We are primarily an infrastructure support company but an opportunity has arisen to get involved in Alfresco ECM (design, implementation and support). We are trying to map out the very high level roles required and I believe it looks something like this:

  1. Architect
  2. BPM
  3. DBA
  4. Middleware / configuration specialist
  5. Product SME (could actually DBA or Middleware person)
  6. ?

The question I have is (a) is it realistic to be able to support Alfresco without having developers in the picture (are the tools available out-of-the-box to allow you to build the front end screens or is it always a requirement to have pure development skills involved to get real value) and (b) are we missing other obvious skill areas (I am deliberately ignoring Project here as that obviously involves a whole other layer of skills).

Thanks,

Eddie

1 REPLY 1

afaust
Legendary Innovator
Legendary Innovator

a) It is not realistic to support Alfresco without having developers in the picture, specifically if you are talking about designing and implementing solutions. There are no flashy UIs to help you build custom frontends, and especially now that Alfresco is focussing on the Application Development Framework (ADF) for custom UIs in the future, any 3rd party tools that may have existed are obsolete. You will need developers familiar with Angular alone for the frontend part, and you may want to have developers familiar with Java / JavaScript for backend logic, like automated rules, behaviours, actions etc.

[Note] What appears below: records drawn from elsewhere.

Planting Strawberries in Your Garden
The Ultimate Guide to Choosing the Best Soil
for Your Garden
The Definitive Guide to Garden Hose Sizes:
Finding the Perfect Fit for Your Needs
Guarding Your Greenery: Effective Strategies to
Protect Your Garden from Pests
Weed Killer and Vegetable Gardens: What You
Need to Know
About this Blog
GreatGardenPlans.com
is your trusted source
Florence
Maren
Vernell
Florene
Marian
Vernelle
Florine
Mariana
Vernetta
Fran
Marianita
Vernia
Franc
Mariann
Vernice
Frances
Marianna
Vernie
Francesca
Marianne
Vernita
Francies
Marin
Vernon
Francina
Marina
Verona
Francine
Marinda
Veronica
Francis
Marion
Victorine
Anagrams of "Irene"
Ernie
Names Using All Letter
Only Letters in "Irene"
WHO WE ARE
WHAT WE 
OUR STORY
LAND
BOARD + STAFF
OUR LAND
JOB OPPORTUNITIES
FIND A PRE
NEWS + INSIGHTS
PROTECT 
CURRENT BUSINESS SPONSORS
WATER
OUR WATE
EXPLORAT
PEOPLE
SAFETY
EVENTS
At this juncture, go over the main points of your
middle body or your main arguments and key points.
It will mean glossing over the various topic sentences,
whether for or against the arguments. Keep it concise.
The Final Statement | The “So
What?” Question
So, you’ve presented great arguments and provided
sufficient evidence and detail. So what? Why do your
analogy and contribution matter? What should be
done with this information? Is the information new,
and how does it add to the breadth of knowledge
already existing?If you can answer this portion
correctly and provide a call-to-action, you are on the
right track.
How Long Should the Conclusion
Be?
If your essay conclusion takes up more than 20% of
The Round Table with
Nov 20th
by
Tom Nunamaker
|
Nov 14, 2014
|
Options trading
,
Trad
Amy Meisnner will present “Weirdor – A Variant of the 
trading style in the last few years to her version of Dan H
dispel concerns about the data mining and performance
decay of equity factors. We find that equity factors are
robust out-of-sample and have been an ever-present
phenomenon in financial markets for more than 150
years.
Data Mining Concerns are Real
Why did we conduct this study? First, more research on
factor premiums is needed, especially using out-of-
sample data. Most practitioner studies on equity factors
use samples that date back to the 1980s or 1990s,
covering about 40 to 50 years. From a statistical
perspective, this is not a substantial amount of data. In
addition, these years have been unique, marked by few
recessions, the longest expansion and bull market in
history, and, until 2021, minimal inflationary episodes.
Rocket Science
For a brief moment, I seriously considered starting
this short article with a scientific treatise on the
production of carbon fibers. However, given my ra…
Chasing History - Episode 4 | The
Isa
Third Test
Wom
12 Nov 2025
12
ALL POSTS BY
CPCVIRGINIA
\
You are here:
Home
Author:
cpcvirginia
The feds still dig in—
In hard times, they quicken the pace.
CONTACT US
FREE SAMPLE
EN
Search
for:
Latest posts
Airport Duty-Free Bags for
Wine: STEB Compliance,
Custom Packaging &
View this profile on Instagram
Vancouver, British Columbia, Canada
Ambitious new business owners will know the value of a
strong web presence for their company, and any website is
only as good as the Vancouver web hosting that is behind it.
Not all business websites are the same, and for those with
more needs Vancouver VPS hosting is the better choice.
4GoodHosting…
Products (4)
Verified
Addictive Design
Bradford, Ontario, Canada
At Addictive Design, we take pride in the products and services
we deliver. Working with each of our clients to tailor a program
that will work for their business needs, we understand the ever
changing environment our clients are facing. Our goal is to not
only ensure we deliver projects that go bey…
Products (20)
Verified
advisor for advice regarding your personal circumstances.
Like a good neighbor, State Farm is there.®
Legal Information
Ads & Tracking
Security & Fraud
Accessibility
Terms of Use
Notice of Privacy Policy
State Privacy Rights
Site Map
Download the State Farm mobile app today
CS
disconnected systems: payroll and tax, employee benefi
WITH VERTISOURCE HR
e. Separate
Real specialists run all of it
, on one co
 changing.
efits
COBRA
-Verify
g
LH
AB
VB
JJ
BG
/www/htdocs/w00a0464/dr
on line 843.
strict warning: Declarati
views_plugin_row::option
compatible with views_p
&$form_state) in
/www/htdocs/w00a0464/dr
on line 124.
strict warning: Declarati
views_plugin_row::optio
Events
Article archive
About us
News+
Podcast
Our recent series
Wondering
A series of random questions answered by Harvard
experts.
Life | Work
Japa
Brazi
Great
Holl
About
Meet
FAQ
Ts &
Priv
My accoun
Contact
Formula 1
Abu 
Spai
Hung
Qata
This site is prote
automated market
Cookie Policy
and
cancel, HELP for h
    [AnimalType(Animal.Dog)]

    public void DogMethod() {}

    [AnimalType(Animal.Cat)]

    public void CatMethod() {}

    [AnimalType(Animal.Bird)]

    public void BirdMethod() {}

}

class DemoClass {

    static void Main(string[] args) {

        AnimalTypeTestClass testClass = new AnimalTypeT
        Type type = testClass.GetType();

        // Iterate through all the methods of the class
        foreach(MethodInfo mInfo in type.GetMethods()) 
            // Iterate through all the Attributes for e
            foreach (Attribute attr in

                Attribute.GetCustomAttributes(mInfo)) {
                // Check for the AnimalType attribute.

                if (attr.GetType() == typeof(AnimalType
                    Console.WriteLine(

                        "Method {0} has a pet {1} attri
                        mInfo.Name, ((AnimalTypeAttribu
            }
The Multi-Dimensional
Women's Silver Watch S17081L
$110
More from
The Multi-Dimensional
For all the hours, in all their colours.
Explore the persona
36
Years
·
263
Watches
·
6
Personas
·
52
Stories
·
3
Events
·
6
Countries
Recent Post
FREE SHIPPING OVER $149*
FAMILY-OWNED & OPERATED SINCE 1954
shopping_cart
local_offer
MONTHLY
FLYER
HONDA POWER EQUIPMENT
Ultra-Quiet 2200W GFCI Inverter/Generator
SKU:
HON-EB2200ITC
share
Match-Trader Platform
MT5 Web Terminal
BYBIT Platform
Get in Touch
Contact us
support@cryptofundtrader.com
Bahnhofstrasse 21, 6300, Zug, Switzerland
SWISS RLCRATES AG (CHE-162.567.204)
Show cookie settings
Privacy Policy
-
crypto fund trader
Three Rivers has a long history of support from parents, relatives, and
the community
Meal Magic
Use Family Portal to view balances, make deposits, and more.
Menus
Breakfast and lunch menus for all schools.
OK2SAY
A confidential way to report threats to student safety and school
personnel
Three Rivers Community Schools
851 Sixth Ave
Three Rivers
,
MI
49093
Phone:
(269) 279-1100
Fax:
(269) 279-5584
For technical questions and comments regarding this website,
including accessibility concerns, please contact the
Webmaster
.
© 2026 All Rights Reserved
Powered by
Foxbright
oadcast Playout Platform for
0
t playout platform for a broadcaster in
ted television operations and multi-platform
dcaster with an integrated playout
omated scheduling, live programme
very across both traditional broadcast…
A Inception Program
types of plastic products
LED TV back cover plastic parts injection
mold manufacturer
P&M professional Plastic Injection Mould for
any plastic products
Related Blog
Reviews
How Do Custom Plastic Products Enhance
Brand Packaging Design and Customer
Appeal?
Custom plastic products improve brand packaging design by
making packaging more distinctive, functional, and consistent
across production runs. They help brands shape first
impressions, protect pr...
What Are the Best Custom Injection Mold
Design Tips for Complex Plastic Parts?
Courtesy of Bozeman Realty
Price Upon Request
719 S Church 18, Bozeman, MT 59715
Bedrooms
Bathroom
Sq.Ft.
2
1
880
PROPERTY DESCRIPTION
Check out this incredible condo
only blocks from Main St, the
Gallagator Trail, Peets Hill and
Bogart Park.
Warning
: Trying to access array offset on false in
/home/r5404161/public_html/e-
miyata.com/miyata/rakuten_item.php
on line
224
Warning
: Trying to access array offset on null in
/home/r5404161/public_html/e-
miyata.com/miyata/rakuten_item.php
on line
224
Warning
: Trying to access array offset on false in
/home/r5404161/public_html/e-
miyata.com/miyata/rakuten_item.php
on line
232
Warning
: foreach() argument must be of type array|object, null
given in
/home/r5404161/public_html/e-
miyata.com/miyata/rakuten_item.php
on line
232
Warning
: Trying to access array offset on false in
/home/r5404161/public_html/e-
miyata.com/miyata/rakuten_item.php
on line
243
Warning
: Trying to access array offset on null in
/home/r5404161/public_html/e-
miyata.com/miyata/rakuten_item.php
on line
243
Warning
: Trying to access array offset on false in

The standard UI Alfresco currently has in the form of Share is essentially being EoL'ed, will be partially castrated in the 6.x release and only stick around as long as Alfresco still relies on it for its Records Management / Governance Services solution. It is no longer recommended to base new development on Alfresco Share, so in fact, there is currently no ready-to-use client that could even provide a simple "configure your UI" capability. And Alfresco has stated they are not interested in providing a replacement, ready-to-use client, instead having customers / partners build custom solutions using ADF (and minimalistic example / starter clients like the Alfresco Content Application / ACA or Alfresco Process Workspace / APW).

If you add the "Developer" role to your list, you could either have the separate roles "UI Developer" and "Backend Developer" ("one skillset code monkey" cliché), or a single role "Fullstack Developer" / "Developer" / "Software Engineer"

b) When you talk about Alfresco ECM (or Alfresco Content Services / ACS as it is currently being referred to), you could drop the BPM skill part of your list, since BPM is a currently considered to be a separate product (in fact, current workflow capabilities in ACS will very likely be removed in a 6.x release) called Alfresco Process Services / APS.

I don't really understand what you would group in the "Middleware / configuration specialist" category, because I would consider configuration of Alfresco to be part of the "Product SME" section.

Having DBA as a separate role is typically preferable, given how their special (vodoo) knowledge is often extremely tangential / irrelevant for the Alfresco use case - until some lone day in 5 years it actually is helpful in identifying an extremely obscure issue. The Architect / Product SME should have a good foundation level of abstract DB-related skills (including understanding query performance impacts, analysis and optimisations) to be effective within your team without having to tap into specialist knowledge. The DBA's job then should (typically) only be to make sure the DB runs smoothely, completely oblivious to what application uses it...

In most of my Alfresco projects, the team was usually not that large that separate roles could be maintained, so everyone needed to be a bit of everything. Most of the time, the customer insisted on DBA skill being provided by their centralised DB department / team, which - 99% of the time - underperformed and was more of a hindrance then a pool of "specialists".